▸ PASSAGE:
CSU 1333 Funny Car Racing（spfa）

Funny Car Racing

Description

There is a funny car racing in a city with n junctions and m directed roads.

The funny part is: each road is open and closed periodically. Each road is associate with two integers (a, b), that means the road will be open for a seconds, then closed for b seconds, then open for a seconds… All these start from the beginning of the race. You must enter a road when it’s open, and leave it before it’s closed again.

Your goal is to drive from junction s and arrive at junction t as early as possible. Note that you can wait at a junction even if all its adjacent roads are closed.

Input

There will be at most 30 test cases. The first line of each case contains four integers n, m, s, t (1<=n<=300, 1<=m<=50,000, 1<=s,t<=n). Each of the next m lines contains five integers u, v, a, b, t (1<=u,v<=n, 1<=a,b,t<=105), that means there is a road starting from junction u ending with junction v. It’s open for a seconds, then closed for b seconds (and so on). The time needed to pass this road, by your car, is t. No road connects the same junction, but a pair of junctions could be connected by more than one road.

Output

For each test case, print the shortest time, in seconds. It’s always possible to arrive at t from s.

Sample Input

3 2 1 3
1 2 5 6 3
2 3 7 7 6
3 2 1 3
1 2 5 6 3
2 3 9 5 6

Sample Output

Case 1: 20
Case 2: 9

Source
湖南省第九届大学生计算机程序设计竞赛

思路：基本上是很裸的spfa，在松弛条件处改一下就好了。

有一个坑点就是，那条路的t有可能大于a。（具体详见代码）

代码：

#include<stdio.h>
#include<queue>
#include<string.h>
#include<algorithm>
using namespace std;

#define mem(a,b) memset(a,b,sizeof(a))
#define maxn 100000+10
#define maxv 1000+10
const int inf=0x3f3f3f3f;
typedef long long  LL;
LL n,m,len;
struct node
{
    LL v,a,b,t,next;
}G[maxn];
LL d[maxv],first[maxv],inq[maxv];

void spfa(LL st,LL ed)
{
    for(LL i=1;i<=n;i++)
    {
        d[i]=100000000000000;
        inq[i]=0;
    }
    d[st]=0,inq[st]=1;
    queue<LL>q;
    q.push(st);
    while(!q.empty())
    {
        st=q.front();
        q.pop();
        inq[st]=0;
        for(LL i=first[st];i!=-1;i=G[i].next)
        {
            LL v=G[i].v,a=G[i].a,b=G[i].b,t=G[i].t;
            LL cnt=(d[st]%(a+b)),tot;
            if(t>a)
                continue;
            if(cnt<=a)
            {
                if((cnt+t)<=a)
                    tot=d[st]+t;
                else
                    tot=a-cnt+b+t+d[st];
            }
            else
                tot=d[st]+a+b-cnt+t;
            if(d[v]>tot)

▸ RAW DATA:
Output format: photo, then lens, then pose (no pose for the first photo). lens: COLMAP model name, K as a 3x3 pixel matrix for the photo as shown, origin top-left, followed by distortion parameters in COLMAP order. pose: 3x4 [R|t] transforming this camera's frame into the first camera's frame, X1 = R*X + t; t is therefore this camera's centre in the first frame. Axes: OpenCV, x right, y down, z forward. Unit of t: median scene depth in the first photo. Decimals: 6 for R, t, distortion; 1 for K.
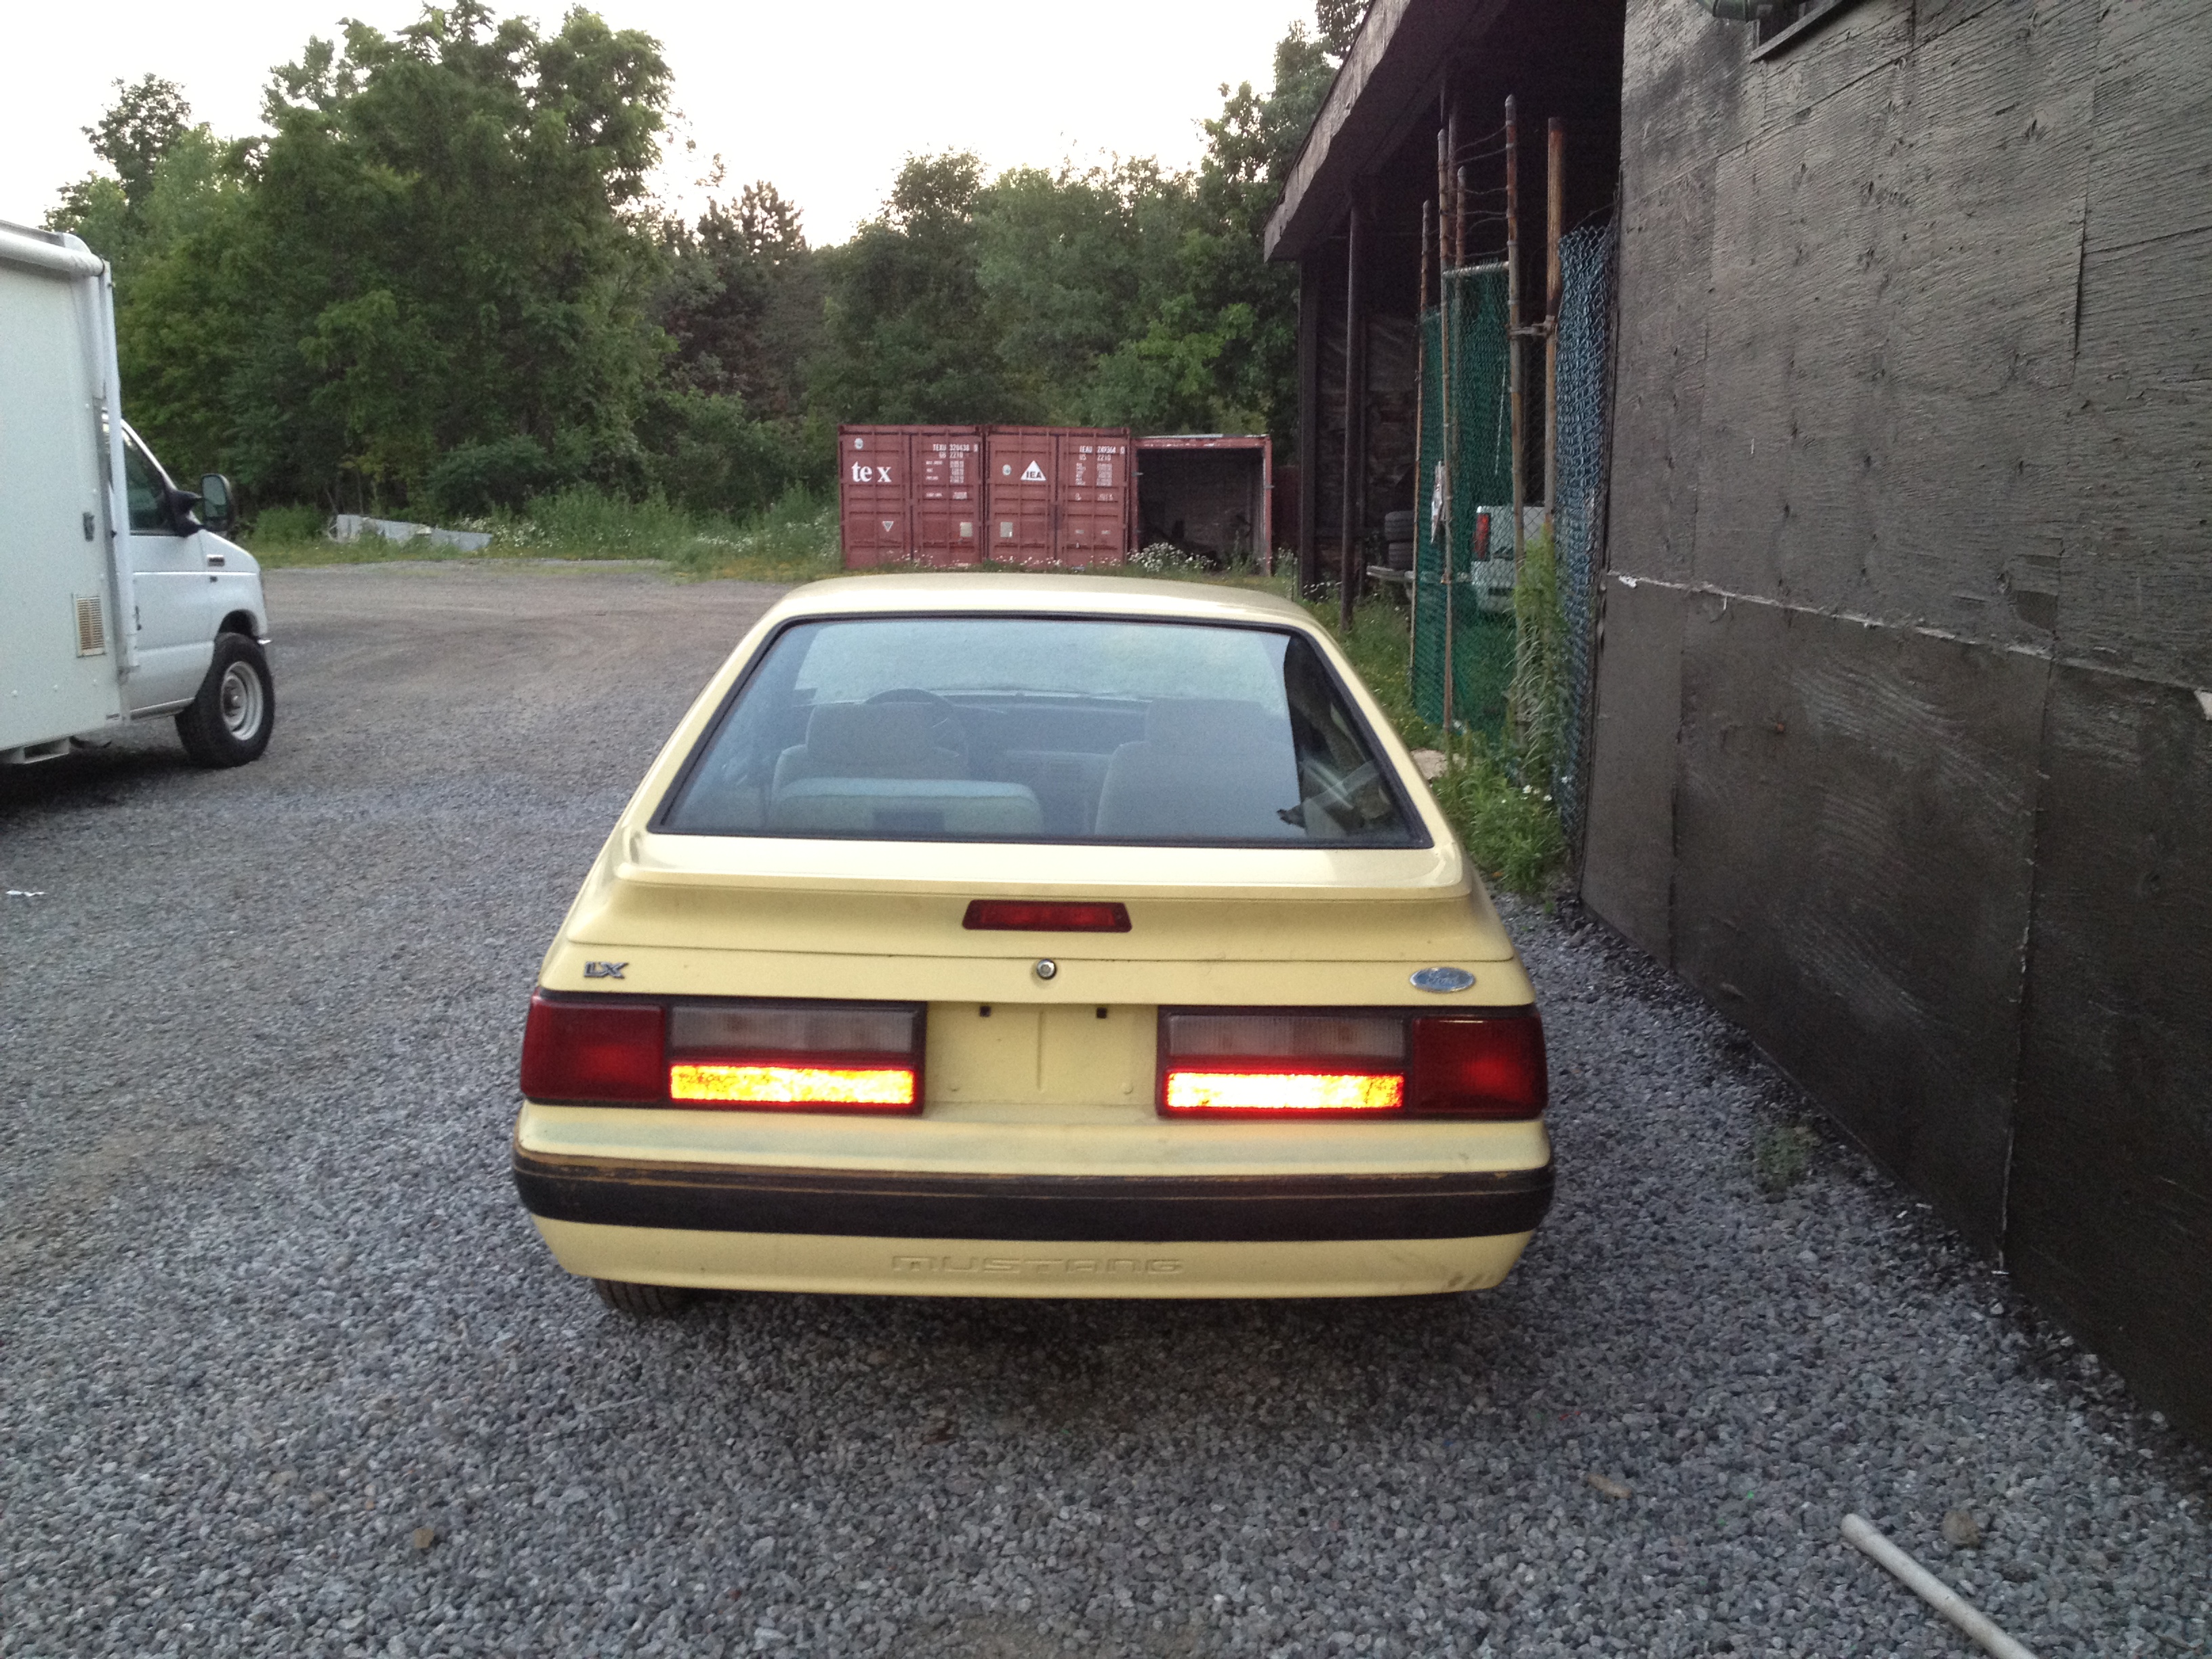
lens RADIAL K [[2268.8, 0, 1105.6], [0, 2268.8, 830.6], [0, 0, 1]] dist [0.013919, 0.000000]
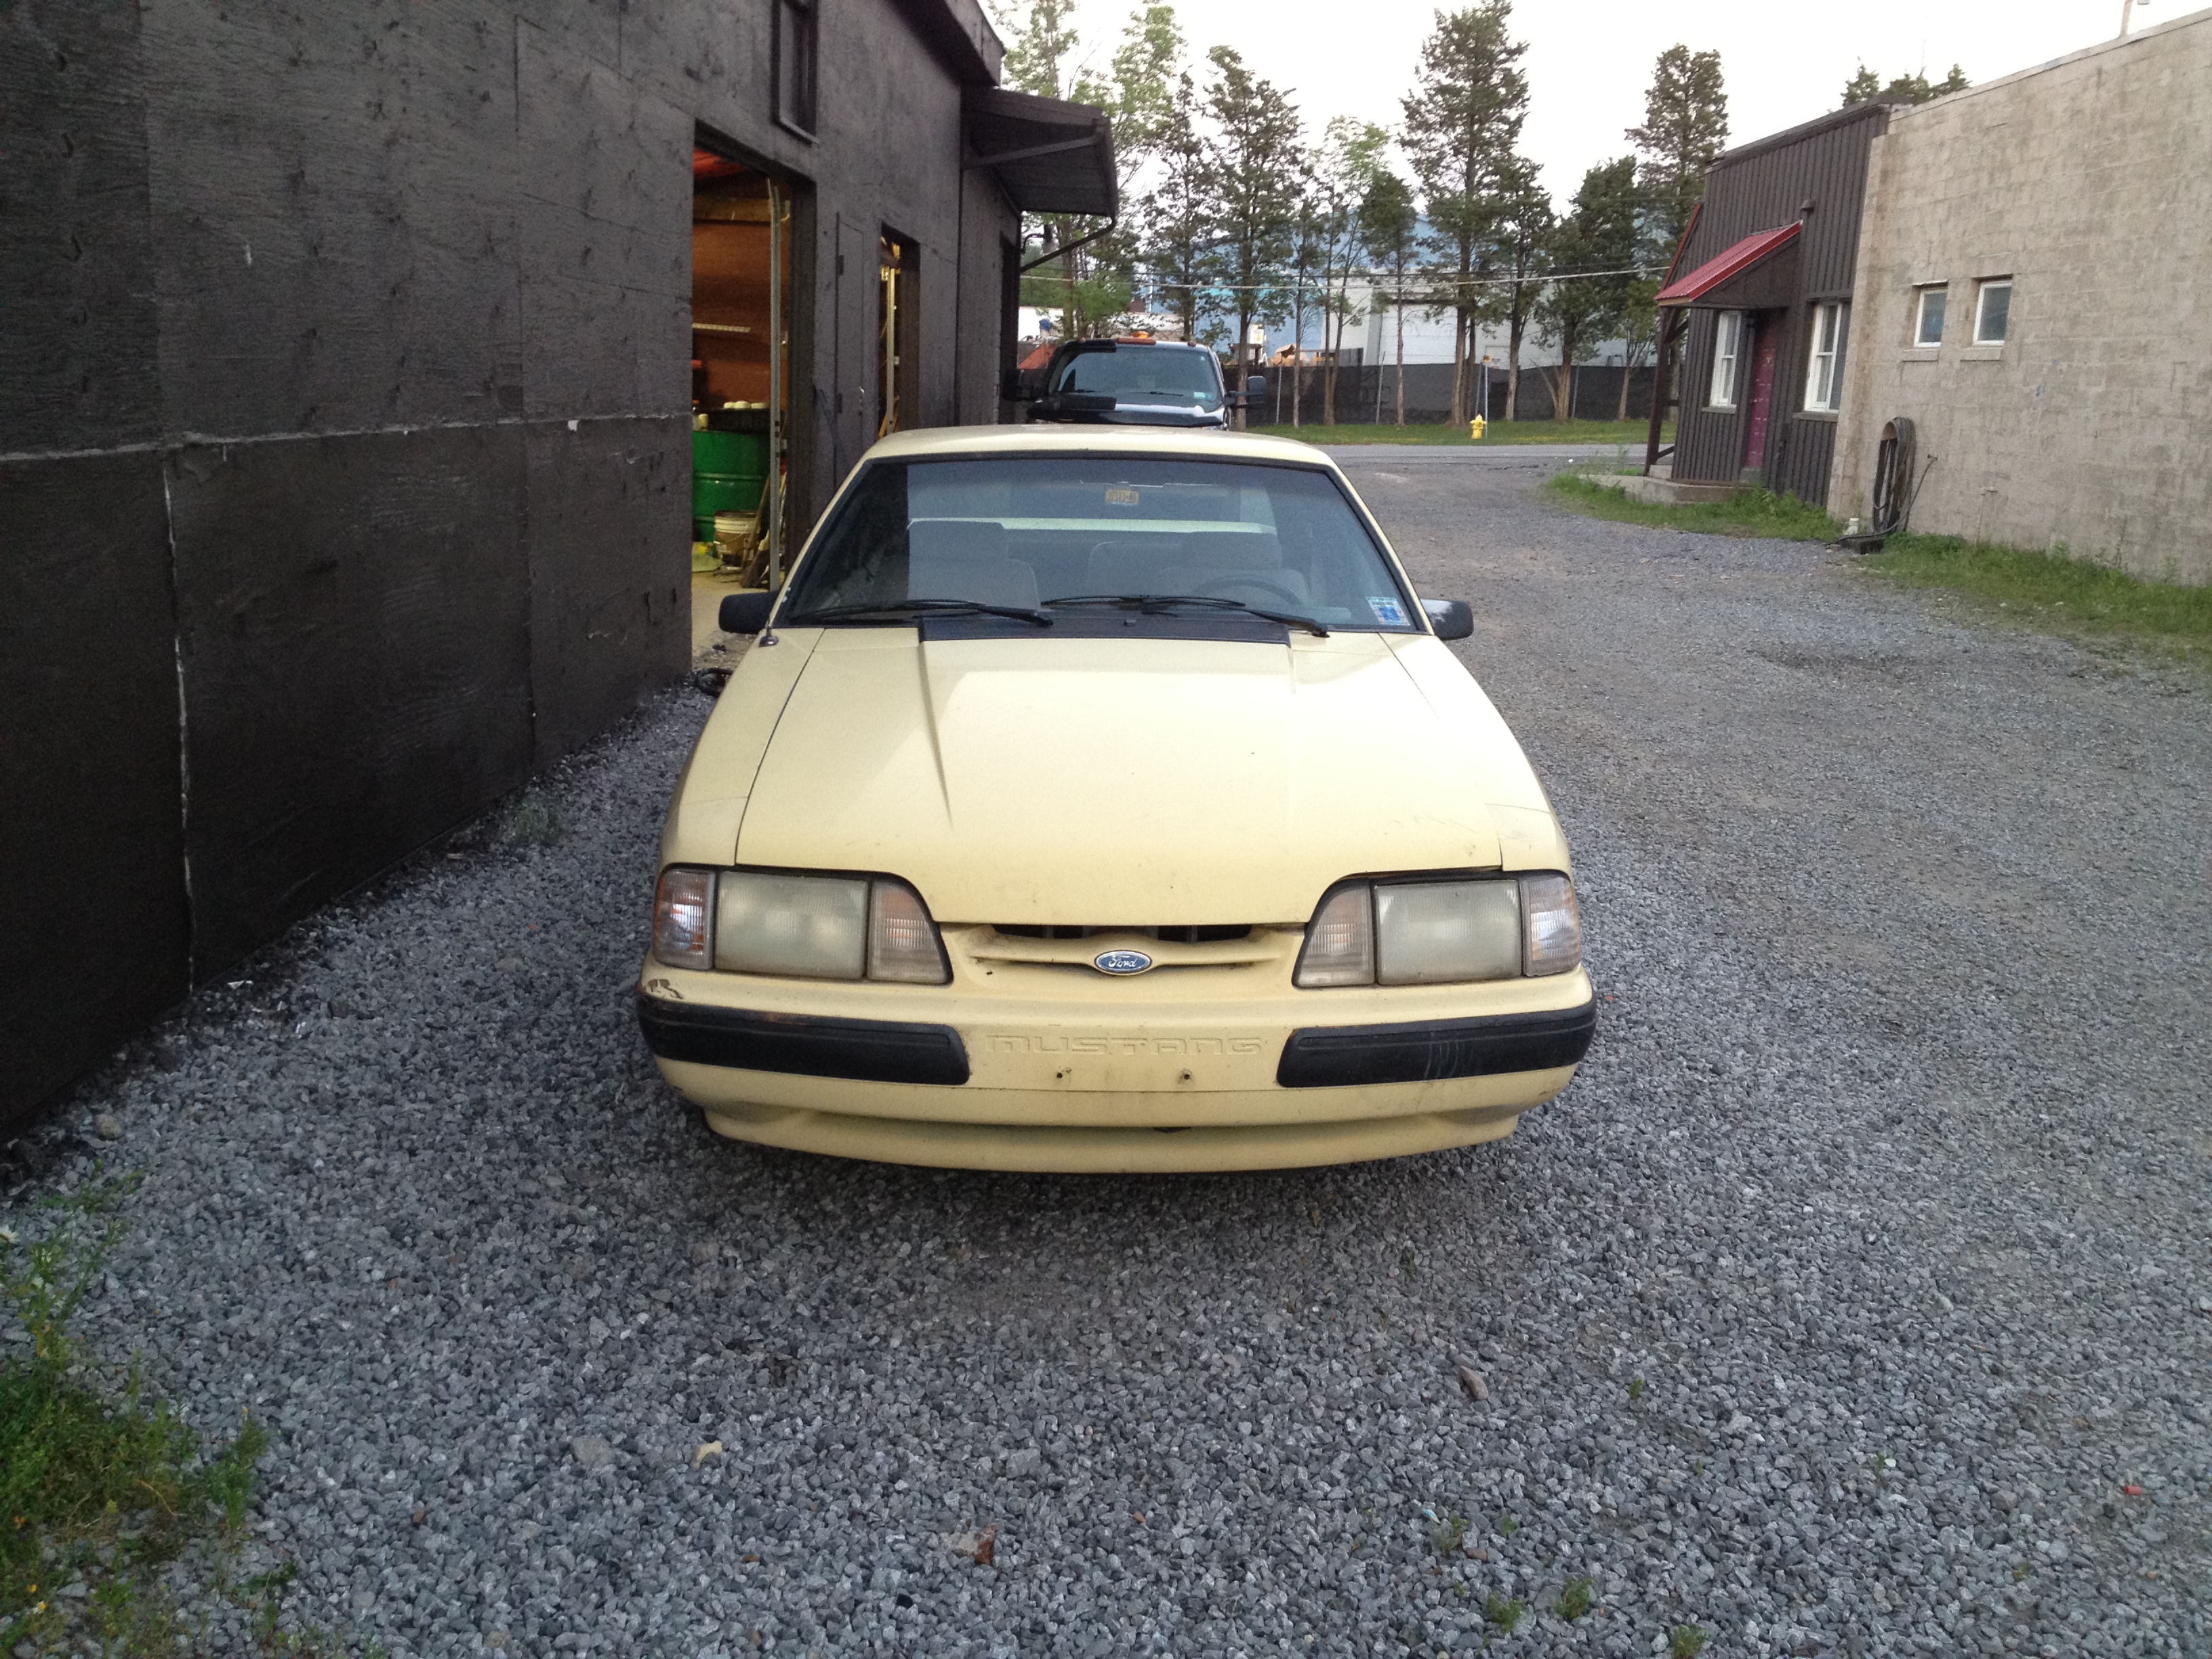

▸ REQUIRED ACTION: Restate the Funny Car Racing text from "Your goal is" through "at t from s.", replacing "seconds" with "minutes" at each occurrence.

▸ EXERCISE RESULT:
Your goal is to drive from junction s and arrive at junction t as early as possible. Note that you can wait at a junction even if all its adjacent roads are closed.

Input

There will be at most 30 test cases. The first line of each case contains four integers n, m, s, t (1<=n<=300, 1<=m<=50,000, 1<=s,t<=n). Each of the next m lines contains five integers u, v, a, b, t (1<=u,v<=n, 1<=a,b,t<=105), that means there is a road starting from junction u ending with junction v. It’s open for a minutes, then closed for b minutes (and so on). The time needed to pass this road, by your car, is t. No road connects the same junction, but a pair of junctions could be connected by more than one road.

Output

For each test case, print the shortest time, in minutes. It’s always possible to arrive at t from s.